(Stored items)
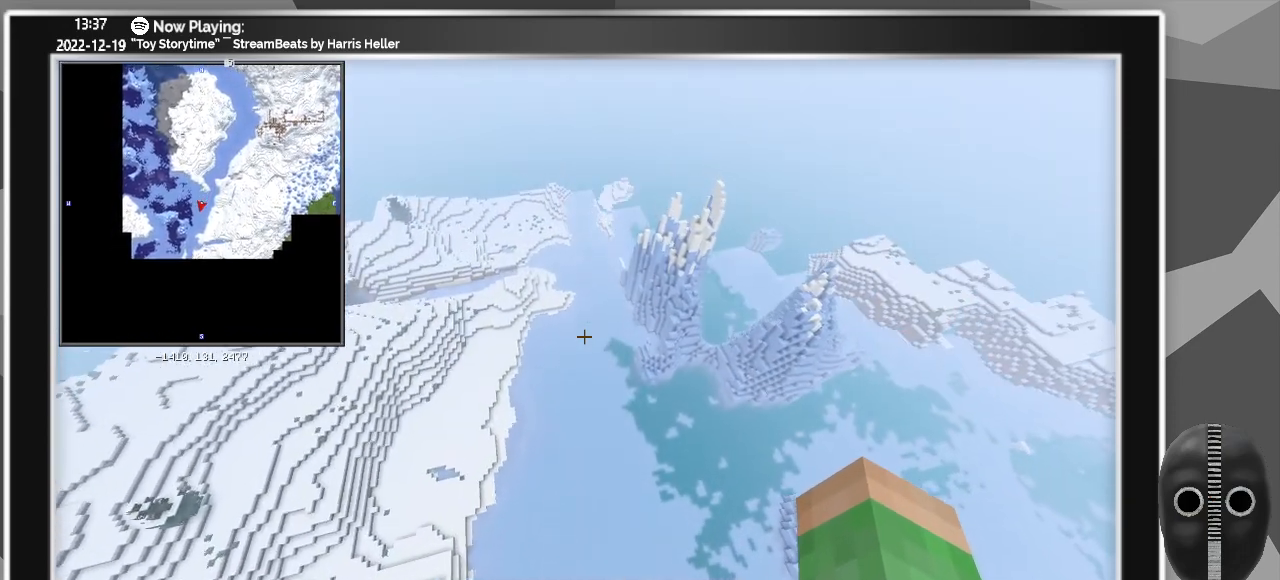
{"keys": ["shift_l", "w", "z"], "mouse": [], "events": []}
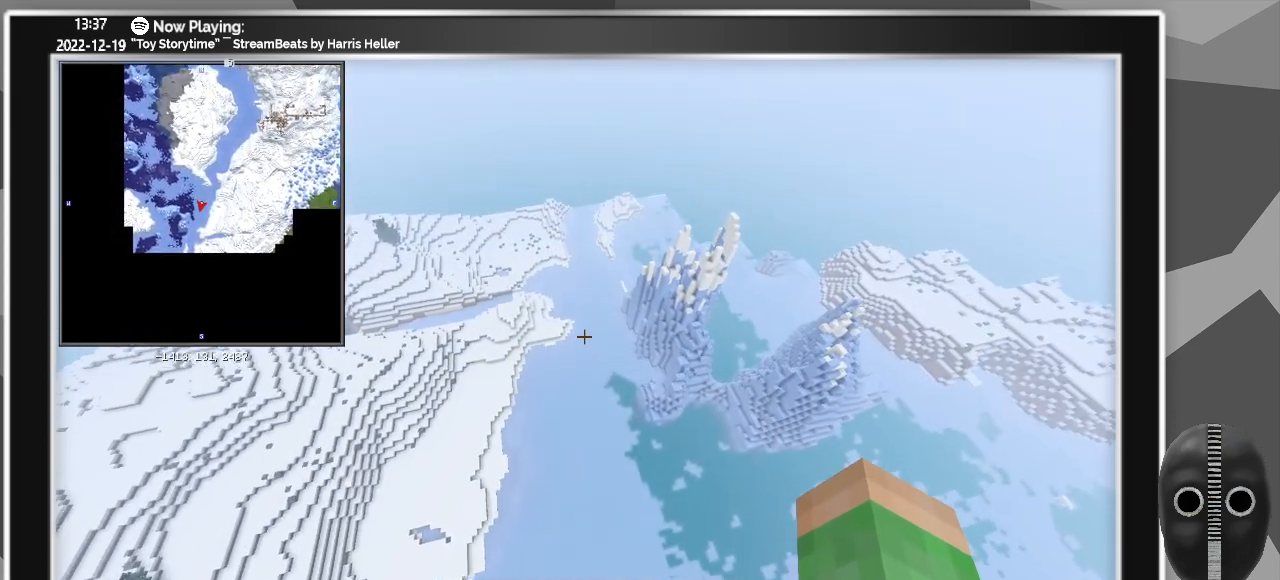
{"keys": ["shift_l", "w", "z"], "mouse": [], "events": []}
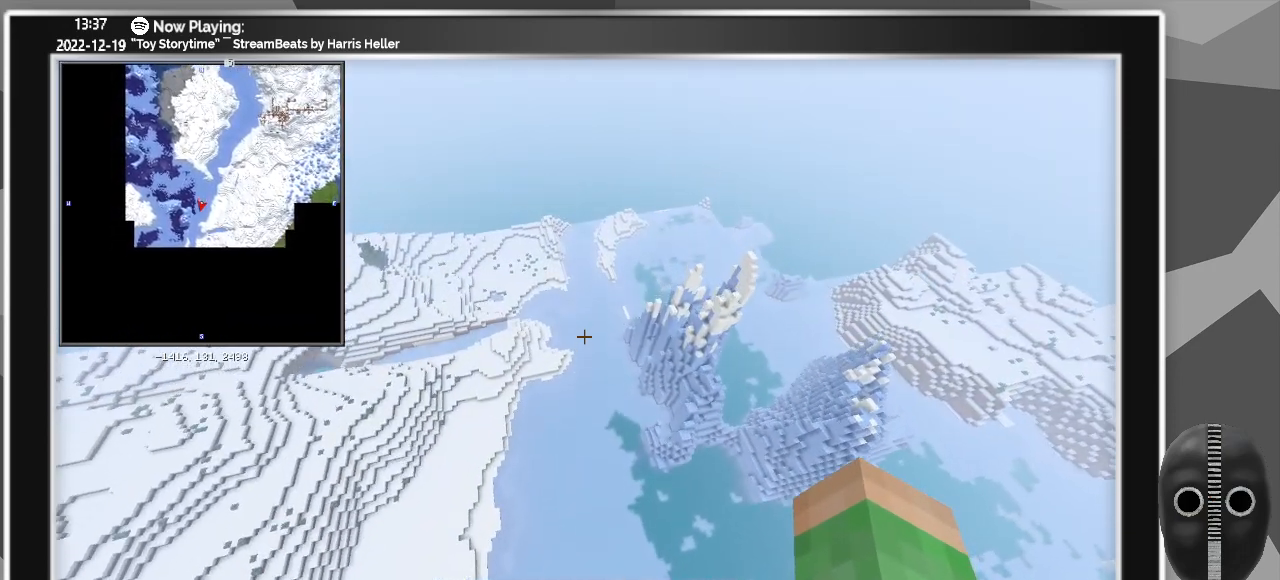
{"keys": ["shift_l", "w", "z"], "mouse": [], "events": []}
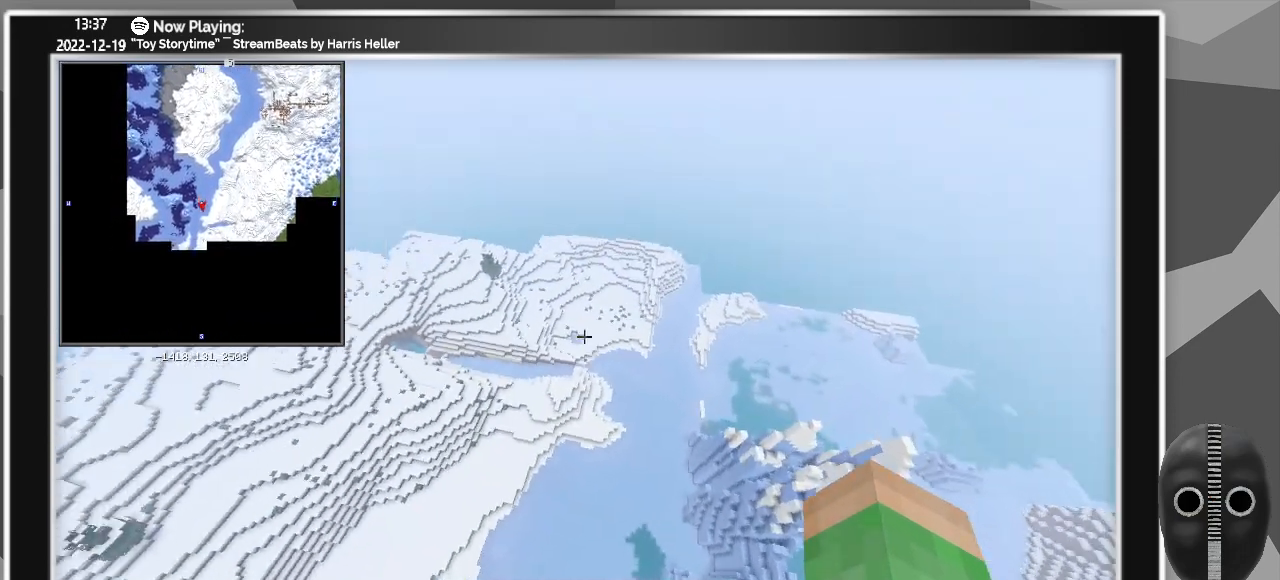
{"keys": ["shift_l", "w", "z"], "mouse": [], "events": []}
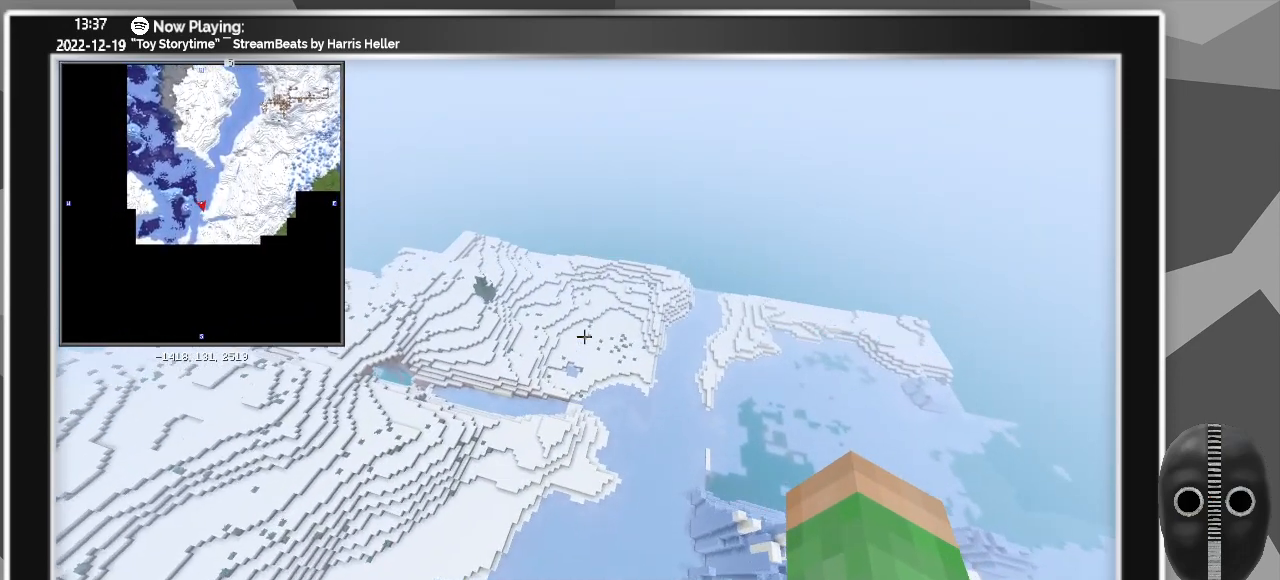
{"keys": ["shift_l", "w", "z"], "mouse": [], "events": []}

EXERCISE OBJECTIVE:
If pictures appear in the data, do not print them; repeat the rest exactly.

ANSWER TO THE PROBLEM:
{"keys": ["shift_l", "w", "z"], "mouse": [], "events": []}
{"keys": ["shift_l", "w", "z"], "mouse": [], "events": []}
{"keys": ["shift_l", "w", "z"], "mouse": [], "events": []}
{"keys": ["shift_l", "w", "z"], "mouse": [], "events": []}
{"keys": ["shift_l", "w", "z"], "mouse": [], "events": []}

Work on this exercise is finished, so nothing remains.